P148 Precise definition of HLA-antibody by ruling out false positive reactivity from luminex single antigen assay in supporting succesful thoracic organ transplantation

Aim False positive antigen specificities (FPAS) from the Luminex Single Antigen (LSA) Assay are difficult to identify due to multiple interfering factors and various corresponding resolving approaches. Over calling antibodies limits a patient’s access to deceased donor organs and can result in erroneous immune therapy. Here we report how to properly identify and resolve FPAS from LSA assays to precisely provide HLA-antibody results in supporting Thoracic Organ Transplantation (TOT). Methods We retrospectively studied 66 TOT cases that had suspected FPAS reactions with LSA assays. The initial antibody work up was tested by LSA and FlowPRA Screening Beads. Discordance between the two assays and/or ambiguity were verified by Luminex Phenotype Beads. LSA was used for all antibody follow up.

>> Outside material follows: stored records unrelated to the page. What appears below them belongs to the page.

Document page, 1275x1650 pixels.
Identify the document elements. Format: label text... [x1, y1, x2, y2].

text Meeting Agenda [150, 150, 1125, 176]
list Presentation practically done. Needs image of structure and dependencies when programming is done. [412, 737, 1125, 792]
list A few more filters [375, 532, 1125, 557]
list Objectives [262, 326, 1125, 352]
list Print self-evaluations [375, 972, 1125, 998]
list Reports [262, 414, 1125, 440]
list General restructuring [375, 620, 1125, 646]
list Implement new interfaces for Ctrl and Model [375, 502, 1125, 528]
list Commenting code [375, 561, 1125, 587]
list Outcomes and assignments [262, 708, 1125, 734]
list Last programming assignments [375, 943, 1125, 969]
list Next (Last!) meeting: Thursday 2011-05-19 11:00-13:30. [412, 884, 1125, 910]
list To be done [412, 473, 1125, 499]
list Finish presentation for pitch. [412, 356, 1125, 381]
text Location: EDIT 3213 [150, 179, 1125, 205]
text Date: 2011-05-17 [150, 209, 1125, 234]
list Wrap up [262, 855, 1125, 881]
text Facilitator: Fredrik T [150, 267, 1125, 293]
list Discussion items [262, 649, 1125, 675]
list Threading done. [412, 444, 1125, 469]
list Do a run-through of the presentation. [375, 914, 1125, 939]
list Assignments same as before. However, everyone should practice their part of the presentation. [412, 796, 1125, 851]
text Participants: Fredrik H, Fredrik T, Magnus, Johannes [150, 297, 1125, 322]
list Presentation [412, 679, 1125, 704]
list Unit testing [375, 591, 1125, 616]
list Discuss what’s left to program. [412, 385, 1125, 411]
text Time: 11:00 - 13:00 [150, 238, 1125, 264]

If an obvious antibody increase was observed, further investigation for sensitizing events and/or possible interfering medication (such as IvIg), warranted additional testing. Detailed approaches for FPAS identification and resolution are listed in Table 1a. Results Of the 66 FPAS cases, 56 (85%) were caused by denatured antigen (dAg) and 10 (15%) were due to IvIg infusion. The distribution of complete FPAS and partial FPAS (the mixture of true positive and FPAS) from dAg and IvIg were almost equal, 54% vs 46% and 50% vs 50%, respectively. The FPAS dAg patterns with highest occurring frequencies were Cw1, Cw12, Cw15 (27%) from class I and DP1, DP11, DP13, DP6, DQ4 (34%) from class II. The elimination of FPAS reduced the average PRA by 67% from dAg and 78% from IvIg interference. 22 cases received TOT after FPAS were ruled out (Table 1b). Conclusions FPAS is the prevalent issue of LSA when false negativity is eliminated by serum EDTA treatment. Alternative assays by multiple platforms, supplementary LSA data analysis, and referencing clinical records are warranted for ruling out FPAS. This provides precise antibody testing results for successful access to TOT.